Write the next part of the article about prune and nut grower John Amarel, picking up right after its last sentence.

» Reading passage
>>>

GenNext Grower Staying Upbeat: Singing Ag’s Praises
While attending University of California, Davis, John Amarel met his future bride.
Shanann was a city girl, but she learned pretty quickly that if she married John, she’d have to get involved in agriculture. Farm livin’ was the place for him. Shanann made the transition, and today the couple has two children, a 12-year-old daughter and 9-year-old son.
A few years ago, she decided John might as well tell the world how he feels about agriculture, so for a Christmas gift she purchased the license plate “LV2FRM” for his pickup truck, which Amarel calls his “rolling office.”
Shanann meant that John loved to farm, but a lot of people took it another step, figuring it meant John lived to farm.
“It works either way,” he says, smiling broadly.
It also perfectly describes John Amarel’s attitude to agriculture, which is extremely positive, to say the least.
When most people email you, their name pops up in your Inbox so you can see who it’s from. When Amarel, a prune and nut grower in Northern California emails you, you don’t see his name. Just a single word, “Succeed.”
Amarel, a GenNext grower and the newest Editorial Advisory Board member of American Fruit Grower® and Western Fruit Grower® magazines, shrugs off the significance. He says that’s just the way their information technology guy set up their email system.
But it is fitting, because whether it be through diversification or a willingness to try new things, Amarel strives to succeed. Not that everything comes up a winner. In fact, the name of the business owned by Amarel, his dad Bob and their wives — Reason Farms — serves up a laugh from time to time.

<<<

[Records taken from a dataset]
>>>

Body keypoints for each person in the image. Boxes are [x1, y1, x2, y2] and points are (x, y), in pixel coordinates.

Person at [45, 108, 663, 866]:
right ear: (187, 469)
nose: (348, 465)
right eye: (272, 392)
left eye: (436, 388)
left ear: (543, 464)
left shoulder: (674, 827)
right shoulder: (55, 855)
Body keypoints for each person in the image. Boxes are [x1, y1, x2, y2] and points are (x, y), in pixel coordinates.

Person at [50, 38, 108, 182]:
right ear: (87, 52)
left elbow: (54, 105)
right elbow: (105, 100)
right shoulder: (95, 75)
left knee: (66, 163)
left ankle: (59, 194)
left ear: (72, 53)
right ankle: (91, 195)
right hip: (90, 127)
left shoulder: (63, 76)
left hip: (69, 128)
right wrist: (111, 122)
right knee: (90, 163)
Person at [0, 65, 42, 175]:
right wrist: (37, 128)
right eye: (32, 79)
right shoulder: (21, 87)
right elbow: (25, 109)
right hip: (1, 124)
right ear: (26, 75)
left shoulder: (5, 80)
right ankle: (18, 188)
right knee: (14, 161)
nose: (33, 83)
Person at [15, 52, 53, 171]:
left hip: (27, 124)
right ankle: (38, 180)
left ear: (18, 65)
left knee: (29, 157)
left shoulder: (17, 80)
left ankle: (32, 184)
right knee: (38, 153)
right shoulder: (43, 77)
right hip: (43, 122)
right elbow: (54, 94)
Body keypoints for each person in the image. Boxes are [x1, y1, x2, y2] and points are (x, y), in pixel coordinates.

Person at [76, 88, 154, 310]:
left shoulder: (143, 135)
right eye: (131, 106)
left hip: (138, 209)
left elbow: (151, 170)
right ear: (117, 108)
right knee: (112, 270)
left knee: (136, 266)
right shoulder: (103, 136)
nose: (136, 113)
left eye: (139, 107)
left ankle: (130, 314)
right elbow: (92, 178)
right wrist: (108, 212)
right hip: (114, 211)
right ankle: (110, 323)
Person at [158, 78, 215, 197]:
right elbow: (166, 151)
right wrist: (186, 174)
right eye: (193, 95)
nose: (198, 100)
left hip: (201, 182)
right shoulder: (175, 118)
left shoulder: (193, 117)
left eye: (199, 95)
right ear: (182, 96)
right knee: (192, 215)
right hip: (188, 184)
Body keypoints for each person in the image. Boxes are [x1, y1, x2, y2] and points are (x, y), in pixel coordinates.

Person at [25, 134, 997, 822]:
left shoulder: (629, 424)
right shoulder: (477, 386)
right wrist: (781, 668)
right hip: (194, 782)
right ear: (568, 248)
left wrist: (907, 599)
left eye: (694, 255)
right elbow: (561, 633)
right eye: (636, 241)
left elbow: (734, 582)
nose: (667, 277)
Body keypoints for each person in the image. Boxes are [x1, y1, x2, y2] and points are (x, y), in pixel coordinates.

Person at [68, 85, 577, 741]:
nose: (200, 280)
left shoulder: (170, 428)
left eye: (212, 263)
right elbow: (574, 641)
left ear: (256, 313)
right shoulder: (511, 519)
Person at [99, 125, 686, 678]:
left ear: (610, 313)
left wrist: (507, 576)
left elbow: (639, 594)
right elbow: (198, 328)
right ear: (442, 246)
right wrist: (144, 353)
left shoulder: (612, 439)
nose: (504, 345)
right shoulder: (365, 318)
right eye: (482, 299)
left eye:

<<<

» Result
Reason Farms, which is located north of Sacramento up near Yuba City, CA, stands for the initials Robert Edward Amarel and “son.” “My mom came up with that,” John says. “The joke between my Dad and me is ‘Some days we really need a reason to be out there,’ like when a tractor breaks down, or half the orchard is flooded.”
Diversifying Crop Mix
It sounds odd to say after four years of drought in California, but in Amarel’s part of the state they really do get flooding in more normal years. In fact, unlike in the San Joaquin Valley to the south, they have drains installed in their orchards to keep tree roots from drowning. But the farm wasn’t always about tree crops.
John’s grandfather started farming after doing a Future Farmers of America project on dairy cows back in 1942. He ran a dairy until the Christmas 1955 flood which killed all his cows. The family was in trouble too, and had to go up on the roof of John’s great grandfather’s house to survive. “That’s where they got plucked off the roof by a helicopter,” he says.
Deciding to work with nature, the following spring the family started farming rice. Rice was the dominant crop in the area, and is still farmed there today. At about that same time, John’s dad, Bob, graduated college and went into the military.
“He wasn’t sure what he was going to do, but home and farming called him back,” John says. “He got back in time for that year’s rice harvest, 1973, the year I was born.”
Throughout much of the 1980s the family farmed only rice. Until 1988, that is, when they first planted prunes because the rice was not profitable enough. Until 2004 they farmed 1,000 acres of rice, and 700 acres of prunes. They sold the rice ranch that year, and went completely into prunes. In 2008, they planted their first walnuts, 100 acres.
“We needed to diversify because everything we had was in prunes,” says John.
Pretty much every year since then they acquired more land and planted more walnuts. They also converted prune ground into walnut ground. This past fall they planted almonds for the first time, 250 acres. With 280 acres of walnuts and 900 acres of prunes, they have a total of nearly 1,500 acres of tree crops, which is all they grow.
It’s Only Natural
Anyone who hasn’t had their head in the sand this year knows how the Golden State’s growers are taking heat during the drought. And no one’s taken more than their fair share than almond growers, especially almond growers planting new acreage. John Amarel fills all three bills, not that he thinks it’s a big deal. What would you say to someone without an ag background about why you are planting almonds?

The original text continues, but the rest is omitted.